Fast constant-time gcd computation and modular inversion

Tue Aug 23 20:44:05 CEST 2022

nisse at lysator.liu.se (Niels Möller) writes:

> Then 96 bits seems to be the maximum number of low-end bits that can be
> eliminated, under the constraint that elements of the corresponding
> transformation matrix should fit in 64-bit (signed) limbs.
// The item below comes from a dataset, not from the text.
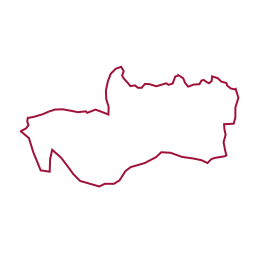 Palodeia, Limassol, Cyprus (orthographic projection), rotated 7°
{"feature_id": "46923920B73040476031074", "entity_name": "Palodeia", "entity_type": "district", "adm_level": 2, "iso_a3": "CYP", "parent_name": "Cyprus", "parent_adm1": "Limassol", "projection": "orthographic", "projection_center": [32.99, 34.743], "detail": "fine", "context": "isolated", "style": "outline", "palette": "rose", "viewbox_px": 256, "rotation_deg": 7, "n_neighbors": 0, "source": "geoboundaries", "source_scale": "gbopen_adm2", "svg_char_len": 1305}
<svg xmlns="http://www.w3.org/2000/svg" viewBox="0 0 256 256"><g transform="rotate(7 128 128)"><path d="M27.3,130.1L27.2,133.9L28.9,137.3L26.8,140.9L22.2,144.0L22.1,144.4L30.9,150.1L36.8,163.3L46.5,180.7L55.6,180.9L54.5,168.3L55.4,158.9L65.2,165.6L72.6,173.2L79.2,180.3L86.9,186.4L106.7,189.5L111.8,186.2L120.8,185.1L125.9,181.1L126.2,180.5L130.7,171.1L135.4,166.5L148.8,160.8L159.4,153.5L164.0,148.0L173.3,147.4L185.1,150.1L196.4,150.3L204.8,151.0L211.2,153.1L214.5,148.7L218.1,147.0L227.4,144.3L229.0,143.3L226.8,137.4L224.6,130.4L225.7,122.8L223.9,117.6L222.9,112.5L232.3,110.9L233.3,104.8L232.1,94.4L233.9,84.6L230.1,76.0L229.2,76.7L225.1,76.2L221.1,73.7L220.3,71.4L214.8,70.5L211.0,67.6L205.2,66.5L205.3,71.1L203.0,73.7L200.6,72.9L197.4,71.1L195.1,72.0L193.6,75.8L187.9,76.9L182.7,79.6L179.1,76.2L176.7,71.9L171.6,69.4L171.6,69.7L168.6,71.3L166.9,78.4L163.1,80.2L160.4,79.0L155.0,81.4L151.0,83.1L144.2,81.9L139.5,82.1L136.5,86.5L132.7,86.8L129.9,84.9L125.2,86.1L123.0,83.9L117.4,79.0L115.8,76.7L116.8,72.1L113.7,68.1L108.6,70.7L104.2,76.4L102.3,84.2L101.5,93.5L102.9,102.0L106.2,109.3L106.9,117.0L102.8,115.9L93.5,113.7L85.7,117.9L84.2,116.6L76.2,118.4L70.0,117.9L61.0,117.4L53.2,118.6L47.3,121.4L41.7,124.7L33.2,128.4L27.9,130.1L27.3,130.1Z" fill="none" stroke="#9f1239" stroke-width="2"/></g></svg>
I had another look into this (that is, the paper
https://eprint.iacr.org/2019/266.pdf) today, thinking that some careful
analysis could prove a bound like this. But I now think it's not
possible, and taking the worst case into account means we can fill a
64-bit matrix with significantly less than 64 bits eliminated.

To review, we examine the least significant k bits of a,b (a odd),
construct a matrix (with integer elements, determinant ±2^k) that
eliminates those least significant low bits. So we can set

  (a'; b') = 2^{-k} M (a; b)

We then hope that elements of M are smaller than k bits, so we actually
make progress. The paper proves progress, by splitting into groups
representing 2-dic divisions and deriving bounds for the norm in a
rather complicated way.

But we don't have any such bound locally. E.g, consider the simple case
that it turns out that the low k bits of b are all zeros (I'm not yet
sure this is the worst case, but I hope it can't get much worse).

Then the best we can do is a' = a, b' = b/2^k, i.e.,

  (a'; b') = (a, b/2^k) = 2^{-k} (2^k, 0 ; 0, 1) (a; b)

If we require the largest matrix element, 2^k, to fit in a 64-bit
signed, we can have at most k = 62.

The paper proves that we make sufficient progress on average, as the
reductions continue, but seems that doesn't translate to progress for
shorter segments of reductions.

And maybe not so surprising, if we compare to the current Lehmer
algorithm: Split of top two limbs, compute a matrix with single limb
elements. Apply matrix, making roughly one limb of progress. Except when
we encounter a really large quotient; then it can't be represented as a
matrix with single-limb elements, and we instead need a large division,
i.e., a larger step with larger progress.

The new algorithm can't magically make that large quotient case vanish,
the trick is that it can handle it incrementally, without special cases
to cause side-channel leakage. But then those incremental steps will not
make any clear progress on their own, only when combined to correspond
to a large quotient.

Regards,
/Niels

-- 
Niels Möller. PGP key CB4962D070D77D7FCB8BA36271D8F1FF368C6677.
Internet email is subject to wholesale government surveillance.